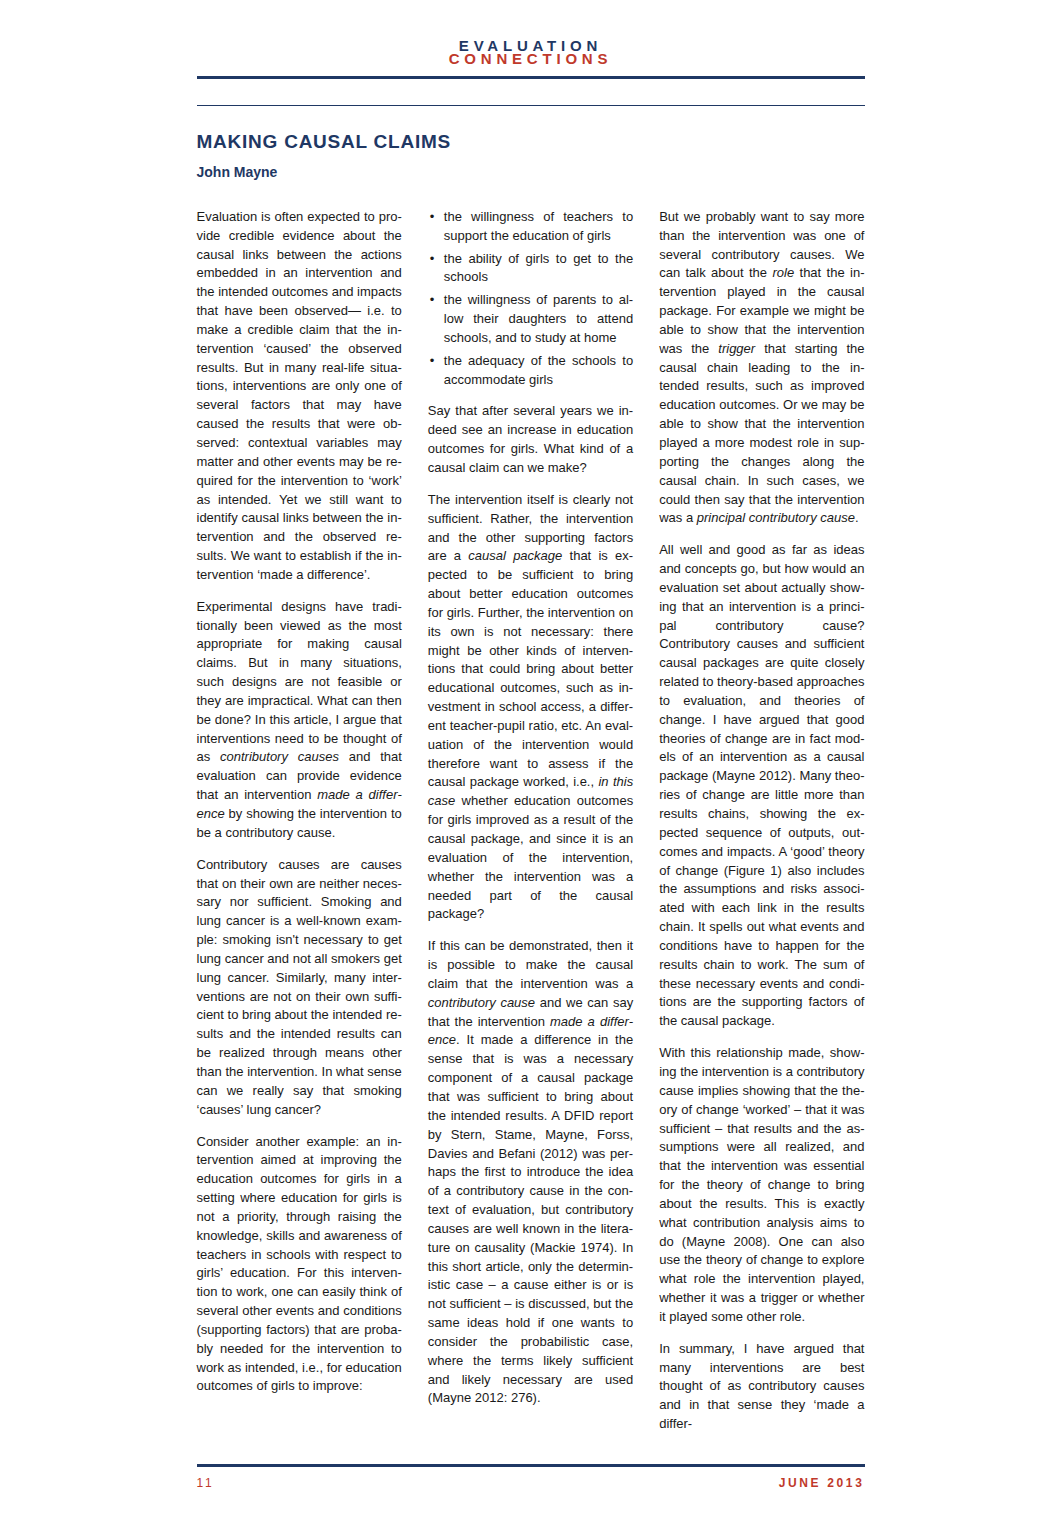EVALUATION CONNECTIONS
Making Causal Claims
John Mayne
Evaluation is often expected to provide credible evidence about the causal links between the actions embedded in an intervention and the intended outcomes and impacts that have been observed— i.e. to make a credible claim that the intervention ‘caused’ the observed results. But in many real-life situations, interventions are only one of several factors that may have caused the results that were observed: contextual variables may matter and other events may be required for the intervention to ‘work’ as intended. Yet we still want to identify causal links between the intervention and the observed results. We want to establish if the intervention ‘made a difference’.
Experimental designs have traditionally been viewed as the most appropriate for making causal claims. But in many situations, such designs are not feasible or they are impractical. What can then be done? In this article, I argue that interventions need to be thought of as contributory causes and that evaluation can provide evidence that an intervention made a difference by showing the intervention to be a contributory cause.
Contributory causes are causes that on their own are neither necessary nor sufficient. Smoking and lung cancer is a well-known example: smoking isn't necessary to get lung cancer and not all smokers get lung cancer. Similarly, many interventions are not on their own sufficient to bring about the intended results and the intended results can be realized through means other than the intervention. In what sense can we really say that smoking ‘causes’ lung cancer?
Consider another example: an intervention aimed at improving the education outcomes for girls in a setting where education for girls is not a priority, through raising the knowledge, skills and awareness of teachers in schools with respect to girls’ education. For this intervention to work, one can easily think of several other events and conditions (supporting factors) that are probably needed for the intervention to work as intended, i.e., for education outcomes of girls to improve:
the willingness of teachers to support the education of girls
the ability of girls to get to the schools
the willingness of parents to allow their daughters to attend schools, and to study at home
the adequacy of the schools to accommodate girls
Say that after several years we indeed see an increase in education outcomes for girls. What kind of a causal claim can we make?
The intervention itself is clearly not sufficient. Rather, the intervention and the other supporting factors are a causal package that is expected to be sufficient to bring about better education outcomes for girls. Further, the intervention on its own is not necessary: there might be other kinds of interventions that could bring about better educational outcomes, such as investment in school access, a different teacher-pupil ratio, etc. An evaluation of the intervention would therefore want to assess if the causal package worked, i.e., in this case whether education outcomes for girls improved as a result of the causal package, and since it is an evaluation of the intervention, whether the intervention was a needed part of the causal package?
If this can be demonstrated, then it is possible to make the causal claim that the intervention was a contributory cause and we can say that the intervention made a difference. It made a difference in the sense that is was a necessary component of a causal package that was sufficient to bring about the intended results. A DFID report by Stern, Stame, Mayne, Forss, Davies and Befani (2012) was perhaps the first to introduce the idea of a contributory cause in the context of evaluation, but contributory causes are well known in the literature on causality (Mackie 1974). In this short article, only the deterministic case – a cause either is or is not sufficient – is discussed, but the same ideas hold if one wants to consider the probabilistic case, where the terms likely sufficient and likely necessary are used (Mayne 2012: 276).
But we probably want to say more than the intervention was one of several contributory causes. We can talk about the role that the intervention played in the causal package. For example we might be able to show that the intervention was the trigger that starting the causal chain leading to the intended results, such as improved education outcomes. Or we may be able to show that the intervention played a more modest role in supporting the changes along the causal chain. In such cases, we could then say that the intervention was a principal contributory cause.
All well and good as far as ideas and concepts go, but how would an evaluation set about actually showing that an intervention is a principal contributory cause? Contributory causes and sufficient causal packages are quite closely related to theory-based approaches to evaluation, and theories of change. I have argued that good theories of change are in fact models of an intervention as a causal package (Mayne 2012). Many theories of change are little more than results chains, showing the expected sequence of outputs, outcomes and impacts. A ‘good’ theory of change (Figure 1) also includes the assumptions and risks associated with each link in the results chain. It spells out what events and conditions have to happen for the results chain to work. The sum of these necessary events and conditions are the supporting factors of the causal package.
With this relationship made, showing the intervention is a contributory cause implies showing that the theory of change ‘worked’ – that it was sufficient – that results and the assumptions were all realized, and that the intervention was essential for the theory of change to bring about the results. This is exactly what contribution analysis aims to do (Mayne 2008). One can also use the theory of change to explore what role the intervention played, whether it was a trigger or whether it played some other role.
In summary, I have argued that many interventions are best thought of as contributory causes and in that sense they ‘made a differ-
11 JUNE 2013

• PROBLEM TO WORK ON
Across the records above, how many lines hold the string "realized"? The number alone will do.

• RESPONSE TO THIS TASK
2